(Saved entries)
┌──

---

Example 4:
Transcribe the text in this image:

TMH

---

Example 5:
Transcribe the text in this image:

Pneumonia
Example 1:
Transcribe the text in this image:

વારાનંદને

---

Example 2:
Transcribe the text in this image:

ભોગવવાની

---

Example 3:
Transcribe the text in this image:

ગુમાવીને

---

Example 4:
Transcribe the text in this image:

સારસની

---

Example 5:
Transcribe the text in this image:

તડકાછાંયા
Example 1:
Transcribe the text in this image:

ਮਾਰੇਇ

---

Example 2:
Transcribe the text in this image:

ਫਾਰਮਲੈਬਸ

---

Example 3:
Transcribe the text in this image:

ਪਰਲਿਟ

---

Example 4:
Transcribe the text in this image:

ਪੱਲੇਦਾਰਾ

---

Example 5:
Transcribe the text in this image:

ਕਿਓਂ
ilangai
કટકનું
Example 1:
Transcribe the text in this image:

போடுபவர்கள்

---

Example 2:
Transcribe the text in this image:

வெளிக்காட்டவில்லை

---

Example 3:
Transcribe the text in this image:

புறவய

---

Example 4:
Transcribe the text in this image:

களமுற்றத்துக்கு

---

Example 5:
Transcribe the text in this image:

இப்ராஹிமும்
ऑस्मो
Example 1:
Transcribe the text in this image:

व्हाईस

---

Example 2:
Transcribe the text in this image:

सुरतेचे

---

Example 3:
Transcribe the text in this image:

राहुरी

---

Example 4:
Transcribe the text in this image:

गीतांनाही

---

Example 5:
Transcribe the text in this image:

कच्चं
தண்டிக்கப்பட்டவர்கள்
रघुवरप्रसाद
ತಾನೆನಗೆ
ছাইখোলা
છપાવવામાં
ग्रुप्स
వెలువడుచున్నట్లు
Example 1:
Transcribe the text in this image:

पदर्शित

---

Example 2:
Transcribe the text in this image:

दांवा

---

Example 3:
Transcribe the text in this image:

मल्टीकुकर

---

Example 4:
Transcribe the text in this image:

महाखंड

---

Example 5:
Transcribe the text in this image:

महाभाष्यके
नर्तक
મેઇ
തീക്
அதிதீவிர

└──

● **Task statement**
Repeat the data in its entirety, word for word.

● **Answer space**
---

Example 4:
Transcribe the text in this image:

TMH

---

Example 5:
Transcribe the text in this image:

Pneumonia
Example 1:
Transcribe the text in this image:

વારાનંદને

---

Example 2:
Transcribe the text in this image:

ભોગવવાની

---

Example 3:
Transcribe the text in this image:

ગુમાવીને

---

Example 4:
Transcribe the text in this image:

સારસની

---

Example 5:
Transcribe the text in this image:

તડકાછાંયા
Example 1:
Transcribe the text in this image:

ਮਾਰੇਇ

---

Example 2:
Transcribe the text in this image:

ਫਾਰਮਲੈਬਸ

---

Example 3:
Transcribe the text in this image:

ਪਰਲਿਟ

---

Example 4:
Transcribe the text in this image:

ਪੱਲੇਦਾਰਾ

---

Example 5:
Transcribe the text in this image:

ਕਿਓਂ
ilangai
કટકનું
Example 1:
Transcribe the text in this image:

போடுபவர்கள்

---

Example 2:
Transcribe the text in this image:

வெளிக்காட்டவில்லை

---

Example 3:
Transcribe the text in this image:

புறவய

---

Example 4:
Transcribe the text in this image:

களமுற்றத்துக்கு

---

Example 5:
Transcribe the text in this image:

இப்ராஹிமும்
ऑस्मो
Example 1:
Transcribe the text in this image:

व्हाईस

---

Example 2:
Transcribe the text in this image:

सुरतेचे

---

Example 3:
Transcribe the text in this image:

राहुरी

---

Example 4:
Transcribe the text in this image:

गीतांनाही

---

Example 5:
Transcribe the text in this image:

कच्चं
தண்டிக்கப்பட்டவர்கள்
रघुवरप्रसाद
ತಾನೆನಗೆ
ছাইখোলা
છપાવવામાં
ग्रुप्स
వెలువడుచున్నట్లు
Example 1:
Transcribe the text in this image:

पदर्शित

---

Example 2:
Transcribe the text in this image:

दांवा

---

Example 3:
Transcribe the text in this image:

मल्टीकुकर

---

Example 4:
Transcribe the text in this image:

महाखंड

---

Example 5:
Transcribe the text in this image:

महाभाष्यके
नर्तक
મેઇ
തീക്
அதிதீவிர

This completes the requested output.